Now everyone who hears this theory says, “Of course I try to do this. Go to where the points are.” But I’m not talking about trying; I’m talking about doing. Just keep drafting players on teams with QBs who are okay or better and avoid the ones who play with QBs who are probably bad to terrible. Please note that this is not merely a strategy for drafting wide receivers but applies equally to running backs (and obviously tight ends) too. The result: you forget about a 30% of the player pool through at least five rounds and hopefully for much longer.
“When projecting Top 24 (wide receivers) history has shown an average of 12 NFL teams will not have one. The Nos. 13-24 WRs since 2011 have averaged 125 targets on the season.”
Yes, those are most likely to be the receivers on the teams with the bad QBs. If you play with one, you can’t be expected to crack the top 24 in the end-of-the-season rankings. So at a minimum don’t rank one of these wide receivers in the top 24 at the position. And furthermore, we see that the target volume that we generally feature prominently in our rankings is overrated; if the wide receiver has a good quarterback, each target is worth more (and vice versa). So 125 targets from Drew Brees is worth at least 150 from, say, Blake Bortles or Carson Wentz. Better efficiency costs you volume, but that doesn’t mean it costs you fantasy points.

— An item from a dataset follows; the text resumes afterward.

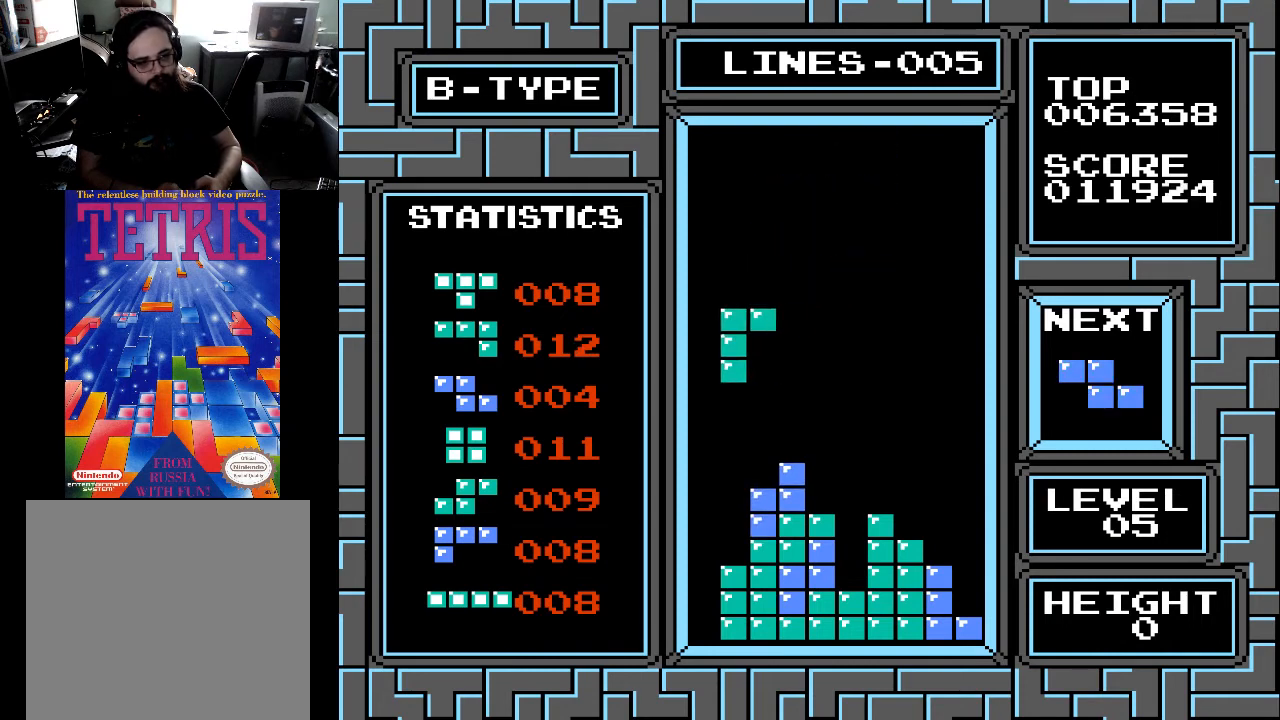
{"buttons": [], "right_stick": "center", "events": [[33, "DPAD_LEFT", "down"], [133, "DPAD_LEFT", "up"], [233, "DPAD_LEFT", "down"], [267, "DPAD_LEFT", "up"], [333, "DPAD_LEFT", "down"], [433, "DPAD_LEFT", "up"]]}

So now we have to decide which teams have quarterbacks that are so likely to be bad that we have to avoid all their players. Again, these players generally have low floors and low ceilings, so who needs them?
You can calibrate this however strictly you want. The quarterback and teams that are to be avoided on my cheat sheet are:
Jared Goff (Rams)
DeShaun Watson/Tom Savage (Texans)
Trevor Siemian (Broncos)
Josh McCown (Jets)
Cody Kessler (Browns)
Mike Glennon/Mitchell Trubisky (Bears)
Brian Hoyer (49ers)
Blake Bortles (Jaguars)
Carson Wentz (Eagles)
You can get into a game where you say, “If Bortles, why not Eli Manning.” But I have a hard line. And Manning has consistently supported elite performers. Bortles did in 2015, it’s fair to say. But I think he’s terrible and can’t stand the idea of having to watch him try to support my players. That’s a personal decision though. And maybe you like most Eagles fans think Wentz all evidence to the contrary is the man instead of Mark Sanchez 2.0. You have to work this out. The toughest calls for me on this list are Kessler and Siemian. I actually think Kessler is good, but the Browns don’t seem to agree and he’s a big injury risk regardless. So no Isaiah Crowell. But I’ll catch Kenny Britt (who has proven he can rise above terrible QB play) at a practically free price, currently going in the 120s.
Guys on my dead list in the crucial first five rounds due to zeroBadQB according to current ADP are Jordan Howard, Todd Gurley, Leonard Fournette, Hopkins, Miller, Allen Robinson, Demaryius Thomas (this one hurts but as great as he is, five TDs last year), Crowell, Alshon Jeffery, Carlos Hyde and C.J. Anderson. Only 11 players through 60 picks. So we’re sort of doing this anyway. But my advice is to go all in on keeping these guys off your roster.